LANSING — Gov. Gretchen Whitmer is strongly encouraging — but not mandating — new public measures to stem Michigan’s recent spike in COVID-19 metrics, saying pandemic dynamics have changed as millions of vaccines are administered.
Whitmer and top health care officials said Friday that Michigan’s surge is because of new COVID-19 variants reaching the state and complacency on the part of residents. Dozens of new outbreaks have also been linked to high school sports, restaurants and other workplaces.
“Policy changes alone won’t reduce the spread,” Whitmer said during a Friday press conference, recommending a two-week pause on in-person high school learning and sports as well as indoor dining. She also noted that Michigan still has a statewide mask mandate and limits on the size of indoor social gatherings.
“We all need to go above and beyond the rules we have in place,” Whitmer said, calling for “personal responsibility” to wear masks and get vaccinated. “It’s less of a policy problem we have and more of a compliance and variants issue.”
Spectrum Health CEO Tina Freese Decker issued a similar call as Whitmer.
“Wear a mask and get vaccinated,” Freese Decker said, referring to recent messages from Spectrum Health frontline nurses.
Spectrum Health’s test positivity rate is now 16 percent, similar to the state’s 18 percent rate. The number of COVID-19 patients in Spectrum hospitals also has doubled over the past two weeks, Freese Decker said, and the organization has again delayed some elective surgical procedures, similar to actions taken by other health systems across the state.
A Spectrum Health spokesperson said the health system hasn’t made a decision to delay elective procedures beyond this week.
As of Thursday, Spectrum Health’s 852-bed Butterworth Hospital campus in downtown Grand Rapids was at 80-percent capacity with 71 COVID-19 patients, 21 of them in intensive care units (ICU). Spectrum’s 318-bed Blodgett Hospital campus in East Grand Rapids had 64 COVID-19 patients, with 10 in the ICU, according to a state database.
Spectrum Health’s COVID-19 inpatient volume doubled in two weeks “and it continues to climb each day,” Freese Decker said. “So we need to treat this surge seriously.”
Ascension Michigan, which owns Ascension Borgess Hospital in Kalamazoo and 15 other hospitals in the state, also has considered postponing elective procedures.
Ascension Borgess on Thursday was at 98-percent capacity and had 36 COVID-19 inpatients, with nine in the ICU.

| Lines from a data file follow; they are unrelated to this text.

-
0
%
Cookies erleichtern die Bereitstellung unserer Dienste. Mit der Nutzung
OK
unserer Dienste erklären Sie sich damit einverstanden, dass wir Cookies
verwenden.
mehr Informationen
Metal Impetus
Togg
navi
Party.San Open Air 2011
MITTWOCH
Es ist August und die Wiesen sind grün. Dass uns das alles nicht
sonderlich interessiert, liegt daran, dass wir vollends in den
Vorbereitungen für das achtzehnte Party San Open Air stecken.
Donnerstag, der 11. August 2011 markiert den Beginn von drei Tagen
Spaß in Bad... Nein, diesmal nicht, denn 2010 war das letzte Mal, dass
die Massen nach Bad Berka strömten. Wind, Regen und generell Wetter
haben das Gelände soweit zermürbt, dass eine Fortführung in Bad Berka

“Working in alignment with our statewide incident command team, we are reviewing elective procedures requiring an inpatient stay on a case-by-case basis,” Ascension Michigan said in a statement. “As we appropriately address this recent surge and continue to protect the health and safety of our patients, families, staff and providers, some non-essential elective procedures requiring an inpatient stay may be deferred for a short period of time.”
Statewide, 3,706 people with COVID-19 were hospitalized as of Thursday, 707 of whom were in intensive care units, according to state data. That pushed the statewide occupancy rate at hospitals to 80 percent. By comparison, the stated had 3,314 COVID-19 inpatients on Monday, 638 of whom were in ICUs, for an occupancy rate of 74 percent.
Whitmer also said today that she spoke with President Biden on Thursday to request a surge in vaccine deployment to Michigan, but noted that it’s “not a policy they’ve embraced at this juncture.”
In less than four months, more than 5 million of the three COVID-19 vaccines have been administered to 3.1 million Michigan residents, Whitmer said today.
“Michigan is unquestionably a national hot spot right now,” Whitmer said. “I’m concerned. I believe, as do a number of public health experts, that we should really be surging vaccines to states that are experiencing outbreaks.”
With case rates, hospitalizations and test positivity rates all spiking statewide, health officials say Michigan is in a race to deploy as many vaccines as possible. Case and test positivity rates are now four times higher than they were in February, said Chief Medical Executive Dr. Joneigh Khaldun, and hospitals are revisiting their surge plans.
“The data is concerning, but there’s no need to panic,” Khaldun said. “We know how to do this.”